*Exercise*.
Turn the text of the items into a numbered list, starting with the first line and going on through the line that contains "創唯實業有限公司集生產、銷售及定制的", with both ends included and blank lines left out.

(Saved data entries)
=-=-=

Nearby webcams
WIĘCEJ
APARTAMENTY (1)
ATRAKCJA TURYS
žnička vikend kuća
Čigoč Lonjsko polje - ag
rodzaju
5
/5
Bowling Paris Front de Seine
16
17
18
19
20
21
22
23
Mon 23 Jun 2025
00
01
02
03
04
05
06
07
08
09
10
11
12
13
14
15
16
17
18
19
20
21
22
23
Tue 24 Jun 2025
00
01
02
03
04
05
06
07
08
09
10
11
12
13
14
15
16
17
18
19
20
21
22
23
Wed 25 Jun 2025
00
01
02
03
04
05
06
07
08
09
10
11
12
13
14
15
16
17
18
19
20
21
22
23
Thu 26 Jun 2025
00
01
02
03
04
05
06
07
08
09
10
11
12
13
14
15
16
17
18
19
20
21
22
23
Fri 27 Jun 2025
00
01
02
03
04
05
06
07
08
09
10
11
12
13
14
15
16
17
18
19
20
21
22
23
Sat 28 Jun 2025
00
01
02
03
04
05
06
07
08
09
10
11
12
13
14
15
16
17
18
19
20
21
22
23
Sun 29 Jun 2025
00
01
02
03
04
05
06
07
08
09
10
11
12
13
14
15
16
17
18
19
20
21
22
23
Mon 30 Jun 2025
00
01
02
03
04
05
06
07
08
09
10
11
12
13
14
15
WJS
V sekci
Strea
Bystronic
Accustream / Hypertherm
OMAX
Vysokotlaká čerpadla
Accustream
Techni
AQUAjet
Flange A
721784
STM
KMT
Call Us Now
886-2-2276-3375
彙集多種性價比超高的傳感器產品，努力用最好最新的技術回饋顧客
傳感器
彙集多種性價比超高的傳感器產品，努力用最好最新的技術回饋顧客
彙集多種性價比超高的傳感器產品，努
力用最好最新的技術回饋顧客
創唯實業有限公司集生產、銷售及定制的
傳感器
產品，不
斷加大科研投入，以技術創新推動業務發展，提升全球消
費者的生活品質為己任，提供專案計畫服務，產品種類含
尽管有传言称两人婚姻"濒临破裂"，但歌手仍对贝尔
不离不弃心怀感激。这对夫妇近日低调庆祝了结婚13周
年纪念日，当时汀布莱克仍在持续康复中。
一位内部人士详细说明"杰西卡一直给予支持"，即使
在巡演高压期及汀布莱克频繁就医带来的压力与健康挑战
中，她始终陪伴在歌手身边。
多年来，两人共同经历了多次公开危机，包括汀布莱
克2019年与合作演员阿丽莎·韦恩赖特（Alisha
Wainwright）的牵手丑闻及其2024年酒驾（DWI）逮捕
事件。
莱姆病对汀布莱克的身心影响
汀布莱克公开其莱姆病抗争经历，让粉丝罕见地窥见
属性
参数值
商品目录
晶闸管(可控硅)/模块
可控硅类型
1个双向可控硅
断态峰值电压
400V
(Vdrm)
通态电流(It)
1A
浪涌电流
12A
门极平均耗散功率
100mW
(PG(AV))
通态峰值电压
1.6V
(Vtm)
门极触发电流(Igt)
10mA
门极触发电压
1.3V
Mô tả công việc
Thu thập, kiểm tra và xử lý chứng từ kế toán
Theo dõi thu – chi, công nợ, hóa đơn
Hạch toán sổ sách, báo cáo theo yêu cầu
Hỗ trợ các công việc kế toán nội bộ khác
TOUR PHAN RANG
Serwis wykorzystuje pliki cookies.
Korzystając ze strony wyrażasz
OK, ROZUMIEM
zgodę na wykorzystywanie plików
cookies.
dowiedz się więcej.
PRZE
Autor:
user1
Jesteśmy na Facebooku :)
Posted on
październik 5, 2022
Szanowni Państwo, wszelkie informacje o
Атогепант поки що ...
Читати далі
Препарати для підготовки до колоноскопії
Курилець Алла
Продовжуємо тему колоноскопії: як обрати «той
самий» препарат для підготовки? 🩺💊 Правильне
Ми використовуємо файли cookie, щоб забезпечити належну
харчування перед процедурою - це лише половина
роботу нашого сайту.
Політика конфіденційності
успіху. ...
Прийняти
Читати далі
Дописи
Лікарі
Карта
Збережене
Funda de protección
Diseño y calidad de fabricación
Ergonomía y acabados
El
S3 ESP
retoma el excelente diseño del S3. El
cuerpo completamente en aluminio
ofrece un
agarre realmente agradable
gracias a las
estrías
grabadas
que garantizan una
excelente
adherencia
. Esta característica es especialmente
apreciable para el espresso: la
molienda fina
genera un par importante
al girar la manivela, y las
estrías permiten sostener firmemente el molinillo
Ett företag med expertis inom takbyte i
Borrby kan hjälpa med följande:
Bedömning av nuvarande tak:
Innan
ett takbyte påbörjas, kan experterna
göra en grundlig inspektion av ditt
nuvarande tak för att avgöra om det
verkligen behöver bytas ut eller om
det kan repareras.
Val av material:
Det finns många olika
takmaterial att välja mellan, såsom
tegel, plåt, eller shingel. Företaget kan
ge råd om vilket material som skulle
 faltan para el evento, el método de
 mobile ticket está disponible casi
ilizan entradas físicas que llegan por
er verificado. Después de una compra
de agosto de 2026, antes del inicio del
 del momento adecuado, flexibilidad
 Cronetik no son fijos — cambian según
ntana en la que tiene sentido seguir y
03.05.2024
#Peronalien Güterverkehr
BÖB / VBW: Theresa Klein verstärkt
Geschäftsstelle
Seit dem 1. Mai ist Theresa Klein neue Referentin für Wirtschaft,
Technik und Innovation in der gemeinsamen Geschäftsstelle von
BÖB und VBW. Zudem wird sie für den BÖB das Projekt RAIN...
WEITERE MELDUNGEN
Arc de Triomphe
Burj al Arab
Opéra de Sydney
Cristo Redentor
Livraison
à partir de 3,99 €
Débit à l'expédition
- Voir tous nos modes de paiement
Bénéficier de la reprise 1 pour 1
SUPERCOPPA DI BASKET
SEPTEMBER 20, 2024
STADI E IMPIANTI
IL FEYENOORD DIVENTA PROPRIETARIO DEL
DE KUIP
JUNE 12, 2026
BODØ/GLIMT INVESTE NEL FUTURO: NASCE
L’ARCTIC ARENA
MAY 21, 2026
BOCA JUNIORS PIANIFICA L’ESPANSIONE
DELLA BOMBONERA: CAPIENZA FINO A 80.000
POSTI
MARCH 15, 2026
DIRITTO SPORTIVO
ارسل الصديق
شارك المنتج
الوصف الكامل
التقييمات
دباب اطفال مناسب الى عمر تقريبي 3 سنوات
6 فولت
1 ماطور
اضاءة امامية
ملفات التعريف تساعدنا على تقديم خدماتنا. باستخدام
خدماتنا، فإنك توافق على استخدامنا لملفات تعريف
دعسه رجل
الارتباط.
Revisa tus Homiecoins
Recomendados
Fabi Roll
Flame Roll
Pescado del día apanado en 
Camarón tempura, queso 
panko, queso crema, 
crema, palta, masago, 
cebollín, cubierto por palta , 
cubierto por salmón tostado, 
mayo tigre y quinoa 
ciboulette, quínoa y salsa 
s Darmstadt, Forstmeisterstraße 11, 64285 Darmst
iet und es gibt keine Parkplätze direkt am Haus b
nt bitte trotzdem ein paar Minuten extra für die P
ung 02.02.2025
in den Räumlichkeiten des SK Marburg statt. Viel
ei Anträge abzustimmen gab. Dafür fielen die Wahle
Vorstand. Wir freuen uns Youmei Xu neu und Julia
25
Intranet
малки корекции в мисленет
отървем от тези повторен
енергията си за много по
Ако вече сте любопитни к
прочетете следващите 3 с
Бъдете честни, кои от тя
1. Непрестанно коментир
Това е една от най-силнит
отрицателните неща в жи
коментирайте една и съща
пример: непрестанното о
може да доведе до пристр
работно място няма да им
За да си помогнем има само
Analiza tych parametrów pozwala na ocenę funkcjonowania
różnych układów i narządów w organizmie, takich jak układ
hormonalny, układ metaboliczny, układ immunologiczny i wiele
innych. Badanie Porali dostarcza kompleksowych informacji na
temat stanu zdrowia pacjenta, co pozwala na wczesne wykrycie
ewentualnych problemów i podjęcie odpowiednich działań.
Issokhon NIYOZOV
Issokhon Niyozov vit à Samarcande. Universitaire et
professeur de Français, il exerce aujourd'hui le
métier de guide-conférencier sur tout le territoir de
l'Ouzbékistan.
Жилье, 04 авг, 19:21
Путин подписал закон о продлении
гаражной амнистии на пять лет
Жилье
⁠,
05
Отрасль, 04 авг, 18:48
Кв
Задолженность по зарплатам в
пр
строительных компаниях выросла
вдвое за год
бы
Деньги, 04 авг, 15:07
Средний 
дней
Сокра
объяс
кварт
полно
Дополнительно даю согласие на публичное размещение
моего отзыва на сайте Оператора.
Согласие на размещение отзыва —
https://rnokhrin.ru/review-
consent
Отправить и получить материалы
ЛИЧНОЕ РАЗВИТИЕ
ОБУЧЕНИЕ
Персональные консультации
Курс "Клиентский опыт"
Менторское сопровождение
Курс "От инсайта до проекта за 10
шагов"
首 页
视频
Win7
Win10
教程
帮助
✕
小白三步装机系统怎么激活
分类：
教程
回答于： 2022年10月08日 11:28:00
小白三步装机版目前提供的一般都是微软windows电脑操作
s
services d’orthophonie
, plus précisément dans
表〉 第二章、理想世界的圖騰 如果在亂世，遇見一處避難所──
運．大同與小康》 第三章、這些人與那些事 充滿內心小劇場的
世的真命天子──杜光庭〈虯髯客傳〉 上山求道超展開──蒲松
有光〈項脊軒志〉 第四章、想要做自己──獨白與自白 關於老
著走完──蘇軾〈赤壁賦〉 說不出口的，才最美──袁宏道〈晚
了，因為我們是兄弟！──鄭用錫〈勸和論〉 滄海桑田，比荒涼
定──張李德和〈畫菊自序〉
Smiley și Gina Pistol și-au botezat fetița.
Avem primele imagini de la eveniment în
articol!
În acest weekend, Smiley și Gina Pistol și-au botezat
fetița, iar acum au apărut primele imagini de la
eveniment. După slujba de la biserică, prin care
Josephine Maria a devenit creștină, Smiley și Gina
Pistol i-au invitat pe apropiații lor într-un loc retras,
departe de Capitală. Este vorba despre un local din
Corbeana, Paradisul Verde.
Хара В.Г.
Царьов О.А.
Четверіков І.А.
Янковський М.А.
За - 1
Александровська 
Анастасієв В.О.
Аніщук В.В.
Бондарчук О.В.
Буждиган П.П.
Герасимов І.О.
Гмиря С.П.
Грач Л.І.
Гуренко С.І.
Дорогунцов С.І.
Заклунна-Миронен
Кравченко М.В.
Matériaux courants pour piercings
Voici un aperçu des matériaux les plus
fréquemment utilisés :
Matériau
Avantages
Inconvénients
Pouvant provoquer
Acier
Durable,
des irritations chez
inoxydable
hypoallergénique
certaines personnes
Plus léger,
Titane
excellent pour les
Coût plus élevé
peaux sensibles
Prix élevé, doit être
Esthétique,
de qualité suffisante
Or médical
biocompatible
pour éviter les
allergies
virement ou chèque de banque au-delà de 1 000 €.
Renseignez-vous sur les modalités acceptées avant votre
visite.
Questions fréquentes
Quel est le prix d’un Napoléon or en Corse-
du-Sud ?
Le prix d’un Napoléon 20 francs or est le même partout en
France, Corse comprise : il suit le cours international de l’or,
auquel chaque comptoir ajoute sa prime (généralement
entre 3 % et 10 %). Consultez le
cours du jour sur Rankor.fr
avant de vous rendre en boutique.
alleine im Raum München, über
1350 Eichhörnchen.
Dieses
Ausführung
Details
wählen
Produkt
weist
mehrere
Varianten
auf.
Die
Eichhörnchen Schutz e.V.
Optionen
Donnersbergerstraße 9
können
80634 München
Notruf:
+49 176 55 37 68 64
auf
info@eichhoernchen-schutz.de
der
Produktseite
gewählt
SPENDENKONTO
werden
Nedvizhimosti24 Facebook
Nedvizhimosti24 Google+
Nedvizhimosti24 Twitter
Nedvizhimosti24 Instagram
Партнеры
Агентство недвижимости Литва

=-=-=

*Reply*.
1. Nearby webcams
2. WIĘCEJ
3. APARTAMENTY (1)
4. ATRAKCJA TURYS
5. žnička vikend kuća
6. Čigoč Lonjsko polje - ag
7. rodzaju
8. 5
9. /5
10. Bowling Paris Front de Seine
11. 16
12. 17
13. 18
14. 19
15. 20
16. 21
17. 22
18. 23
19. Mon 23 Jun 2025
20. 00
21. 01
22. 02
23. 03
24. 04
25. 05
26. 06
27. 07
28. 08
29. 09
30. 10
31. 11
32. 12
33. 13
34. 14
35. 15
36. 16
37. 17
38. 18
39. 19
40. 20
41. 21
42. 22
43. 23
44. Tue 24 Jun 2025
45. 00
46. 01
47. 02
48. 03
49. 04
50. 05
51. 06
52. 07
53. 08
54. 09
55. 10
56. 11
57. 12
58. 13
59. 14
60. 15
61. 16
62. 17
63. 18
64. 19
65. 20
66. 21
67. 22
68. 23
69. Wed 25 Jun 2025
70. 00
71. 01
72. 02
73. 03
74. 04
75. 05
76. 06
77. 07
78. 08
79. 09
80. 10
81. 11
82. 12
83. 13
84. 14
85. 15
86. 16
87. 17
88. 18
89. 19
90. 20
91. 21
92. 22
93. 23
94. Thu 26 Jun 2025
95. 00
96. 01
97. 02
98. 03
99. 04
100. 05
101. 06
102. 07
103. 08
104. 09
105. 10
106. 11
107. 12
108. 13
109. 14
110. 15
111. 16
112. 17
113. 18
114. 19
115. 20
116. 21
117. 22
118. 23
119. Fri 27 Jun 2025
120. 00
121. 01
122. 02
123. 03
124. 04
125. 05
126. 06
127. 07
128. 08
129. 09
130. 10
131. 11
132. 12
133. 13
134. 14
135. 15
136. 16
137. 17
138. 18
139. 19
140. 20
141. 21
142. 22
143. 23
144. Sat 28 Jun 2025
145. 00
146. 01
147. 02
148. 03
149. 04
150. 05
151. 06
152. 07
153. 08
154. 09
155. 10
156. 11
157. 12
158. 13
159. 14
160. 15
161. 16
162. 17
163. 18
164. 19
165. 20
166. 21
167. 22
168. 23
169. Sun 29 Jun 2025
170. 00
171. 01
172. 02
173. 03
174. 04
175. 05
176. 06
177. 07
178. 08
179. 09
180. 10
181. 11
182. 12
183. 13
184. 14
185. 15
186. 16
187. 17
188. 18
189. 19
190. 20
191. 21
192. 22
193. 23
194. Mon 30 Jun 2025
195. 00
196. 01
197. 02
198. 03
199. 04
200. 05
201. 06
202. 07
203. 08
204. 09
205. 10
206. 11
207. 12
208. 13
209. 14
210. 15
211. WJS
212. V sekci
213. Strea
214. Bystronic
215. Accustream / Hypertherm
216. OMAX
217. Vysokotlaká čerpadla
218. Accustream
219. Techni
220. AQUAjet
221. Flange A
222. 721784
223. STM
224. KMT
225. Call Us Now
226. 886-2-2276-3375
227. 彙集多種性價比超高的傳感器產品，努力用最好最新的技術回饋顧客
228. 傳感器
229. 彙集多種性價比超高的傳感器產品，努力用最好最新的技術回饋顧客
230. 彙集多種性價比超高的傳感器產品，努
231. 力用最好最新的技術回饋顧客
232. 創唯實業有限公司集生產、銷售及定制的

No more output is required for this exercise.